_Task details_:
Each line of the data that includes "analysis" must be copied.

_Supplied material_:

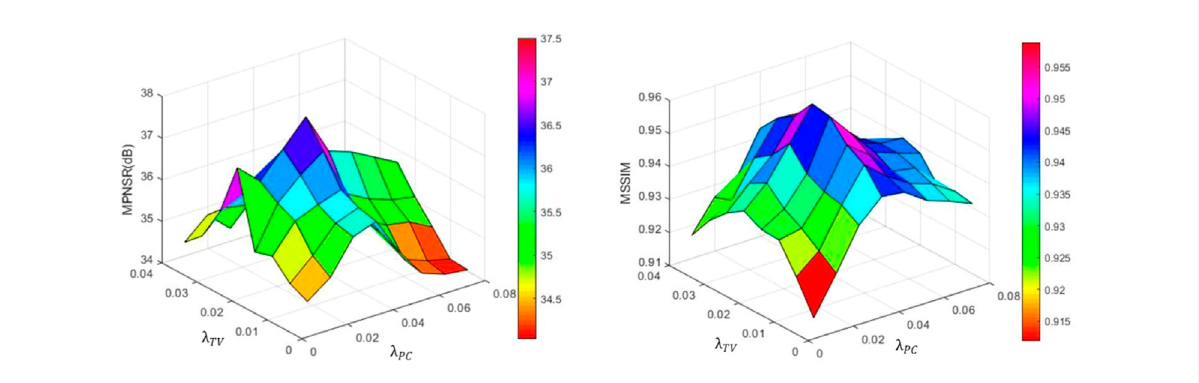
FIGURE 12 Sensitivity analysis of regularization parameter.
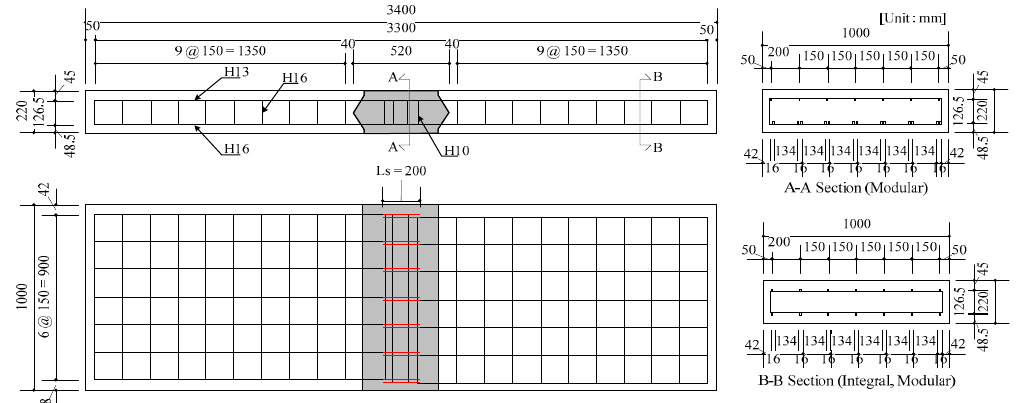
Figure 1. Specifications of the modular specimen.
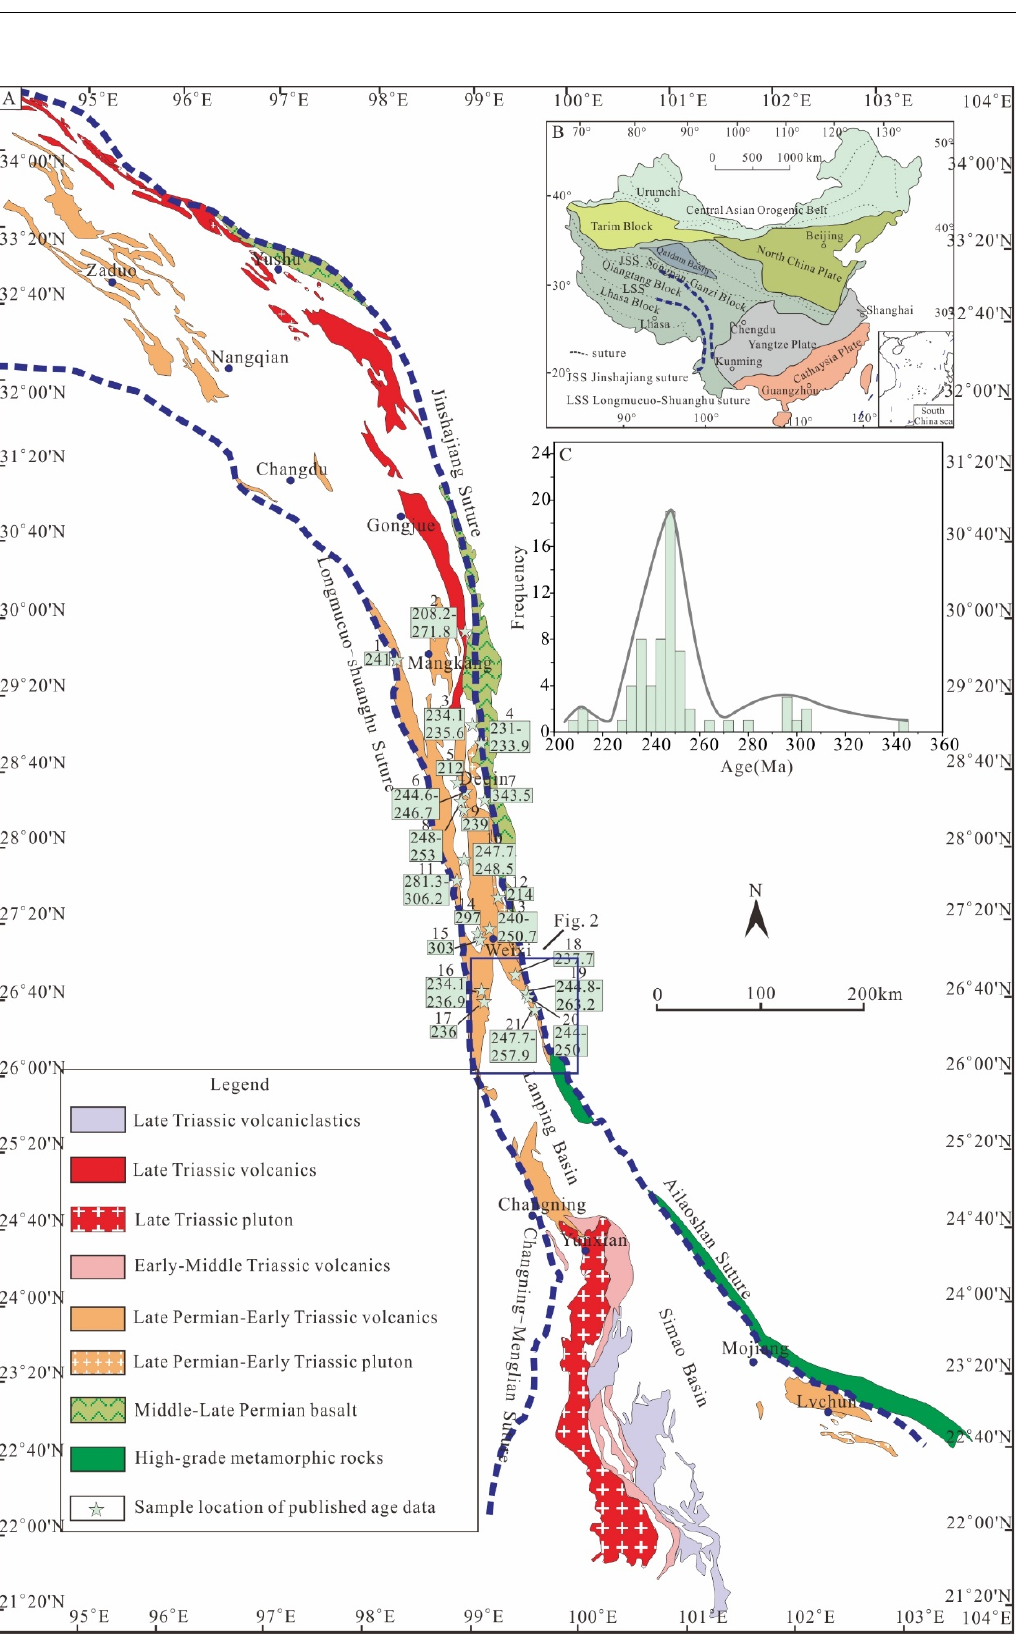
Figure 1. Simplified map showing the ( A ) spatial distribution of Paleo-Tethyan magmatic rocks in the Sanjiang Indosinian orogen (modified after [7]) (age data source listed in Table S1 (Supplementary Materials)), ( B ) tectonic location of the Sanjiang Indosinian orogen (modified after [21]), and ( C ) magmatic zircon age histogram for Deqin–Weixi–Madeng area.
---
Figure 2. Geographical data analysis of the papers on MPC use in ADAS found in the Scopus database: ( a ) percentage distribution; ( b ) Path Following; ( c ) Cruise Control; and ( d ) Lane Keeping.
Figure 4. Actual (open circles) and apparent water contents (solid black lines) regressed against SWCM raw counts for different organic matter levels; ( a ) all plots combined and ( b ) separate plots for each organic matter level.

_Exercise answer_:
FIGURE 12 Sensitivity analysis of regularization parameter.
Figure 2. Geographical data analysis of the papers on MPC use in ADAS found in the Scopus database: ( a ) percentage distribution; ( b ) Path Following; ( c ) Cruise Control; and ( d ) Lane Keeping.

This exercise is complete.